I finished up my first year living in the States post-college; my first year living in the States of my own free will.  Also, my first year driving a car, and that with a fairly long bi-weekly commute.

I survived my first car accident (refer to the above paragraph on driving experience).

I went on my first ever cruise.

I was in the wedding of a dear friend (and former student).

I saw some beautiful, and long-missed, faces.

I moved to Africa.

I moved into my first ever solo apartment.

I started teaching American lit — and thus moved far outside of my comfort zone.

I participated in my second NaNoWriMo, completing my second novel — my first finished piece of co-operative fiction

I went on my first safari.

And the first of my younger brothers got himself engaged.

There were some other firsts in there, too — firsts that I’m sure I’ll write about one day — when they no longer feel quite so close and so personal.

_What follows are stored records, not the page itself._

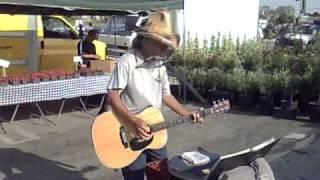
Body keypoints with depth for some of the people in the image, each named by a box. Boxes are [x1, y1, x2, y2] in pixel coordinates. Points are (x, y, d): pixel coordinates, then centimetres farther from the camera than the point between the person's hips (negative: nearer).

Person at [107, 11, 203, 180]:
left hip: (155, 131, 7)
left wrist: (187, 114, 5)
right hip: (131, 134, -7)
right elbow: (112, 96, -20)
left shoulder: (159, 65, 7)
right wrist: (133, 121, -29)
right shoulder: (127, 61, -16)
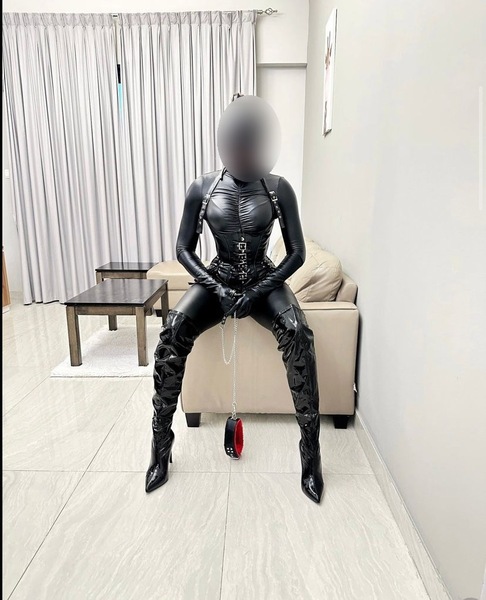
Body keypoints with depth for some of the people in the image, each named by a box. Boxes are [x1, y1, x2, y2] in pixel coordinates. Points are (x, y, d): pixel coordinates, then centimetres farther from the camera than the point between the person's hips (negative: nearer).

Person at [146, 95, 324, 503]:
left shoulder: (279, 189, -7)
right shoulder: (202, 188, -5)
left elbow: (297, 253, -6)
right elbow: (183, 249, -1)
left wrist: (256, 292, -18)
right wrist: (218, 289, -16)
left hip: (264, 281, 0)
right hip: (216, 280, 1)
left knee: (298, 333, -32)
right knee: (173, 330, -28)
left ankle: (311, 448, -17)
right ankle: (161, 443, -11)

And as for the where I am going — I don’t think I know any more than Abraham did when he accepted the call of God to wander in a land not his own, owning nothing but his wife’s burial plot, and leaving no evidence of his life but the two sons who outlived him (not counting the children of his concubines), and the testimony of a faith credited as righteousness.

I find deep comfort in the stories of the Old Testament, because so many of them are stories, not of accomplishment, but of submission — submission to a God too big to understand, and a journey — a sojourn — with no clear end in sight.

I don’t know where I am going, but I am trying to redirect my vision, not to the destination, but to the surrounding landscape.  To the details of my life, as it is being lived, day, to day, to day.

And so most of my goals for the coming year have to do with living the life I have, as well as I can, here, in this moment, day, by day, by day.

I want to read more, and write more, and cook more.  I want to practice hospitality — creating space, and welcome, for others, for God, for myself.  I want to immerse myself in the freedom offered by discipline — by rhythm and repetition and the simple, holy act, of following through.

And I want to grow in grace — grace for myself and for my students.  I want to grow in seeing them — in seeing myself — the way God see us: holy and dearly loved.  Fiercely enjoyed.  Worthy.

Simply put, I want to pursue life, I want to pursue God, I want to pursue others, I want to pursue myself — the self that God created me to be, the self that I am capable (through Him who grants us all we need for life and godliness) of being.

I want to be a tree, planted by streams of water, bearing my fruit in season.  Flourishing.

So, 2015, ready or not, here we come.